# Social chameleon?



## Noir (Jun 20, 2014)

tanstaafl28 said:


> How about accents? If I talk to anyone long enough, I even begin to pick up their accent too.


I do that too, unconsciously. That was very obvious when I was young, nowadays I am trying to stay true(er) to myself.


----------



## General Lee Awesome (Sep 28, 2014)

Fe is definitely the trait that make you a "Chameleon, because they are harmony seekers. although I do not conform, if you place me in different environments, you will find me talking about or doing things that's acceptable in that environment. Also I treat different people differently base on their individual personalities. there are some people I am playful with, and there people who I am more serious with, it all depends on who. Fi types do not do this, and I have a ISFP acquaintance that unknowingly push other people's buttons because she is unaware.


----------



## tanstaafl28 (Sep 10, 2012)

Noir said:


> I do that too, unconsciously. That was very obvious when I was young, nowadays I am trying to stay true(er) to myself.

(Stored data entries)
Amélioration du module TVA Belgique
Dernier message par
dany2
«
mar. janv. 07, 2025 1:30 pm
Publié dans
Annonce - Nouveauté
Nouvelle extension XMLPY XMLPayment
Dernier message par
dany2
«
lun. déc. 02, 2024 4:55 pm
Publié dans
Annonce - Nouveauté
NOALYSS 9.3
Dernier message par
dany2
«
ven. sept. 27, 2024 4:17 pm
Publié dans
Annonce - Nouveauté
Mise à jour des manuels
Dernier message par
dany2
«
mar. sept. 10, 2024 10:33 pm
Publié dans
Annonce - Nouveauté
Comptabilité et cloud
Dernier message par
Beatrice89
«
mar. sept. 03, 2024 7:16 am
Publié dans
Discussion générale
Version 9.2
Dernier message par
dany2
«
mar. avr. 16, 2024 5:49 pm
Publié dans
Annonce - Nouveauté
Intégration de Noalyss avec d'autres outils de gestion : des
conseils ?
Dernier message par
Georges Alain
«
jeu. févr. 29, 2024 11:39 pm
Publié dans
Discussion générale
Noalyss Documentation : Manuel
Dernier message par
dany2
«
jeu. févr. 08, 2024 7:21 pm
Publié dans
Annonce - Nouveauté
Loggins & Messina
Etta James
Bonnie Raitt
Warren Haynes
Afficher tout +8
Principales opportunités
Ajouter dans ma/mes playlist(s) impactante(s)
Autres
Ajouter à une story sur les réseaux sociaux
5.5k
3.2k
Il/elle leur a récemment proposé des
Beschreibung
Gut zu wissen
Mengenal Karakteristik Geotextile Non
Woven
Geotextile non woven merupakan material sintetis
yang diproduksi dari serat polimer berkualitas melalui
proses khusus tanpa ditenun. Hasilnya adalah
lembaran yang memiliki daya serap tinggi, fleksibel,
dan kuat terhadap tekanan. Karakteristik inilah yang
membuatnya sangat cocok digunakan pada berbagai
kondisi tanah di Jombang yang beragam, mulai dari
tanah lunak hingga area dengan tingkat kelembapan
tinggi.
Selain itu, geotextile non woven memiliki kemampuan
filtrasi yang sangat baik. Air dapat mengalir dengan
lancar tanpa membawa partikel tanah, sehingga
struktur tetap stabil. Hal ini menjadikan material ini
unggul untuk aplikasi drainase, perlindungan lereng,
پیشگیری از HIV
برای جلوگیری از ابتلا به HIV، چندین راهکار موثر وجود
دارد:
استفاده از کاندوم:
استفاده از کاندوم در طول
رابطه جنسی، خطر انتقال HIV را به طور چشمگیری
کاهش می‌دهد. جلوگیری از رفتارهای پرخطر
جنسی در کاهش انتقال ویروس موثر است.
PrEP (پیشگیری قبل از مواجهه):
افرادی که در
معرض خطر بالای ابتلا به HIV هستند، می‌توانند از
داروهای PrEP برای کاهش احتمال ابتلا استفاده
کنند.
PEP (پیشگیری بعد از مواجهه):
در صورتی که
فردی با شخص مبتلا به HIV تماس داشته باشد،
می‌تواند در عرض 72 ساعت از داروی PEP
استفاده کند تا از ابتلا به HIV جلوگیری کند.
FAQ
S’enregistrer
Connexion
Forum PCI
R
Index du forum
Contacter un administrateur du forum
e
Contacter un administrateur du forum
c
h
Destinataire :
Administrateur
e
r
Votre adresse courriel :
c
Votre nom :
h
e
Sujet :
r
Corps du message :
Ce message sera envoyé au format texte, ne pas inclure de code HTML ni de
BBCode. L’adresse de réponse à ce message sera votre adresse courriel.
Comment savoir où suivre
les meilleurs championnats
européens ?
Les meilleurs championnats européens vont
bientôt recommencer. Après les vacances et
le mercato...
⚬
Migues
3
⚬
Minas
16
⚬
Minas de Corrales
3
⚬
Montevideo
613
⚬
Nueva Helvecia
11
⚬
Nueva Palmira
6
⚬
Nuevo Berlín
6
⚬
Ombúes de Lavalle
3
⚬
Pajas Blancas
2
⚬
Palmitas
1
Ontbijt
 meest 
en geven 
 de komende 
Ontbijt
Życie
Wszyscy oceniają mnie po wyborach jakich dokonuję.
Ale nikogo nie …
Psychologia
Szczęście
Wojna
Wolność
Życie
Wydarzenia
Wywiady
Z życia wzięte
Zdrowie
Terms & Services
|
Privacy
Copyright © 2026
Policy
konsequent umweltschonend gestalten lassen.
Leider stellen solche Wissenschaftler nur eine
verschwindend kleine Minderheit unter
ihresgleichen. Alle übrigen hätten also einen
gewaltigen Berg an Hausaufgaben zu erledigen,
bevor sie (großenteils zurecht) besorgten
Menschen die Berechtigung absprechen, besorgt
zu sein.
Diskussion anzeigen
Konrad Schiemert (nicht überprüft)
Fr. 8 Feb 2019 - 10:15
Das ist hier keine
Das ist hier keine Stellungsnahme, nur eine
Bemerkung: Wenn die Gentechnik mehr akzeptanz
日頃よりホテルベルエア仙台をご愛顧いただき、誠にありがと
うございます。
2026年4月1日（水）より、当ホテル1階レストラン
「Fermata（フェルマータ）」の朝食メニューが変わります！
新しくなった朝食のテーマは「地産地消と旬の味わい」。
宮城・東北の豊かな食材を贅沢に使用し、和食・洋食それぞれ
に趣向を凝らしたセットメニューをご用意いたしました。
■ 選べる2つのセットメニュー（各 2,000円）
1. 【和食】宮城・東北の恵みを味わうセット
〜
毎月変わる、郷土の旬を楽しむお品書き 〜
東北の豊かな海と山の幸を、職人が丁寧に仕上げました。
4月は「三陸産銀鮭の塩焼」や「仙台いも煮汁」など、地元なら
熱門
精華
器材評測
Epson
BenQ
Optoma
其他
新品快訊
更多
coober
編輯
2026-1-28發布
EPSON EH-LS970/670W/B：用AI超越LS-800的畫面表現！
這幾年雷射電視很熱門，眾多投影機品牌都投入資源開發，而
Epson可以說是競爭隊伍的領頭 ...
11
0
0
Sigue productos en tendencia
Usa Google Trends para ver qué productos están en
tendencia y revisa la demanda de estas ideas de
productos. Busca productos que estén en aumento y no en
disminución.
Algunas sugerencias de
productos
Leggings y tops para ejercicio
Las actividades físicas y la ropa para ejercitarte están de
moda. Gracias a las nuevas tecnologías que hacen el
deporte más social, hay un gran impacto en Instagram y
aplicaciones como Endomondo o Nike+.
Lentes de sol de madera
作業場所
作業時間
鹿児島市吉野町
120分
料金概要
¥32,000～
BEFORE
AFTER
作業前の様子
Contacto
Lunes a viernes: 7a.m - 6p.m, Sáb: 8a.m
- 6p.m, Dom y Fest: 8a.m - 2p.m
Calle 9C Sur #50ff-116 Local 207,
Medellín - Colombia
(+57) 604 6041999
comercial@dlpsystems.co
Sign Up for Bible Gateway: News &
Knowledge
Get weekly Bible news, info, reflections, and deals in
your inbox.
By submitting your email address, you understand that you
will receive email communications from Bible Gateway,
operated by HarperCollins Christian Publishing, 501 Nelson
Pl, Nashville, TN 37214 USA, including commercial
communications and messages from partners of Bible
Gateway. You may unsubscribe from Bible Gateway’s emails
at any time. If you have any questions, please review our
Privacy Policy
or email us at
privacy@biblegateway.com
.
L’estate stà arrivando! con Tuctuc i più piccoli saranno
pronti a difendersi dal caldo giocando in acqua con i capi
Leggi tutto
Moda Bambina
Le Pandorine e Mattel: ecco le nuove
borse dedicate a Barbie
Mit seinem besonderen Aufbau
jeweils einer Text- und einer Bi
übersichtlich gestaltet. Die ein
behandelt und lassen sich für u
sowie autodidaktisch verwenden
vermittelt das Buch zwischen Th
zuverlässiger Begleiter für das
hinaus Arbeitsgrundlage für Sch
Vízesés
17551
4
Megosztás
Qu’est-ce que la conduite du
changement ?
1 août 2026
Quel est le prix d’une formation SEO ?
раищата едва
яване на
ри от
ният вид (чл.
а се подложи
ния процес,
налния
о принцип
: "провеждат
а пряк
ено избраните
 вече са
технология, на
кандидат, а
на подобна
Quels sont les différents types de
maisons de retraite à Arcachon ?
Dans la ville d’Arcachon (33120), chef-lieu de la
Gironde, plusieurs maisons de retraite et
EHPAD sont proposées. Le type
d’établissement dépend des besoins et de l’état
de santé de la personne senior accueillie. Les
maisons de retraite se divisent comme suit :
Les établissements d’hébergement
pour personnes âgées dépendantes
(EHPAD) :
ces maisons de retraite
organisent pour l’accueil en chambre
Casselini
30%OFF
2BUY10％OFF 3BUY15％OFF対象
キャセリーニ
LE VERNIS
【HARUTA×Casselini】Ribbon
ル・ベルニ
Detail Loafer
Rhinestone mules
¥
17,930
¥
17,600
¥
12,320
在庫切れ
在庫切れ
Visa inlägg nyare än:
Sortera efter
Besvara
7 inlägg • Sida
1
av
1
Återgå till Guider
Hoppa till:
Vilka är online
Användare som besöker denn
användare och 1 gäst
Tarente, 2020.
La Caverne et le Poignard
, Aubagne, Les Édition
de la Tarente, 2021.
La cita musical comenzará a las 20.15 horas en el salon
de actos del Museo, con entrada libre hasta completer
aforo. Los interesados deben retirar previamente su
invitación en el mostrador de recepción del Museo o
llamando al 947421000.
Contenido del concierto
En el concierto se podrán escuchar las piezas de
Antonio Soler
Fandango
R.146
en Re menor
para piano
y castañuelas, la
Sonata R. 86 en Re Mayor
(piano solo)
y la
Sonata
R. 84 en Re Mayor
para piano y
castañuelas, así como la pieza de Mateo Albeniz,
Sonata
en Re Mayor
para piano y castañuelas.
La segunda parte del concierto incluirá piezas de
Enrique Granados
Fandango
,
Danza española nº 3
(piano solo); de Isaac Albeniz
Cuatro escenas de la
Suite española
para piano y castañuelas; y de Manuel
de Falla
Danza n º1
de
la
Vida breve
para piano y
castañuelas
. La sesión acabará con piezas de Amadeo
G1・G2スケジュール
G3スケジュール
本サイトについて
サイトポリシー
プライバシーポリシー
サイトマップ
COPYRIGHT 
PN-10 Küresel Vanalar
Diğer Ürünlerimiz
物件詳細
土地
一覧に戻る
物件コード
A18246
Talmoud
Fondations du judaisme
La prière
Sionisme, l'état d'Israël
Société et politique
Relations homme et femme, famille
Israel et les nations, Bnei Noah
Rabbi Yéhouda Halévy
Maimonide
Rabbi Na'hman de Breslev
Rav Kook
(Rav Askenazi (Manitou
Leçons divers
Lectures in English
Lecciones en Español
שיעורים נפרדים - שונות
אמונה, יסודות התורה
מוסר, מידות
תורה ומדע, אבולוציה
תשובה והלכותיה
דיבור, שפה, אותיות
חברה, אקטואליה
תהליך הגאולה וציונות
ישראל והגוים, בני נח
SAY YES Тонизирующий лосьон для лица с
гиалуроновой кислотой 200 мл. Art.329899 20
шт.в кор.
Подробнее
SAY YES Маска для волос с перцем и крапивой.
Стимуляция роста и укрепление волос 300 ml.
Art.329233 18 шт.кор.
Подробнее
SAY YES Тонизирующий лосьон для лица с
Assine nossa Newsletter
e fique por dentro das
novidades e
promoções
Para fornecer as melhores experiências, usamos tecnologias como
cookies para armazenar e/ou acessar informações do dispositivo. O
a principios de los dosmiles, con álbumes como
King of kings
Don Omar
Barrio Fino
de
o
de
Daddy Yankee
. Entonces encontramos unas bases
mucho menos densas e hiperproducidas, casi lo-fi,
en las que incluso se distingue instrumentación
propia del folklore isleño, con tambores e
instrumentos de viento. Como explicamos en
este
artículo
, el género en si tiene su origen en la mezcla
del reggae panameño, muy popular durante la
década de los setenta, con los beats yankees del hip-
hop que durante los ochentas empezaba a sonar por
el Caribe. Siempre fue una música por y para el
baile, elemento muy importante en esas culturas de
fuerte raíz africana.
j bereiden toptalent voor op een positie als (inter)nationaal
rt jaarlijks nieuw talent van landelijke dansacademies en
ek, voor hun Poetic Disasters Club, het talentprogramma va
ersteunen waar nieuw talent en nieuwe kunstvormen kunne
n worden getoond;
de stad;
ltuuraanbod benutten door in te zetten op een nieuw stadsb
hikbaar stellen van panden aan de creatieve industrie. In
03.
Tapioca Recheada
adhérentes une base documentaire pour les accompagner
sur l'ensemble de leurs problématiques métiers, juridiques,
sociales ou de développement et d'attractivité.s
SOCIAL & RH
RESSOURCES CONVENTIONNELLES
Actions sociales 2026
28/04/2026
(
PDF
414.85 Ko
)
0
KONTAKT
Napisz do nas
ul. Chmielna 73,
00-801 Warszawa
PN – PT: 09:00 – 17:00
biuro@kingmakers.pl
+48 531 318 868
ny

## TO-DO ITEM A
Transcribe the social chameleon thread verbatim, starting at "# Social chameleon?" and ending at "their accent too.".
## TO-DO ITEM B
Extract each line of the listing that contains the string "انتقال", treating case as significant.
The social chameleon thread and the listing come from unrelated sources.

## RESULT A
# Social chameleon?



## Noir (Jun 20, 2014)

tanstaafl28 said:


> How about accents? If I talk to anyone long enough, I even begin to pick up their accent too.

## RESULT B
رابطه جنسی، خطر انتقال HIV را به طور چشمگیری
جنسی در کاهش انتقال ویروس موثر است.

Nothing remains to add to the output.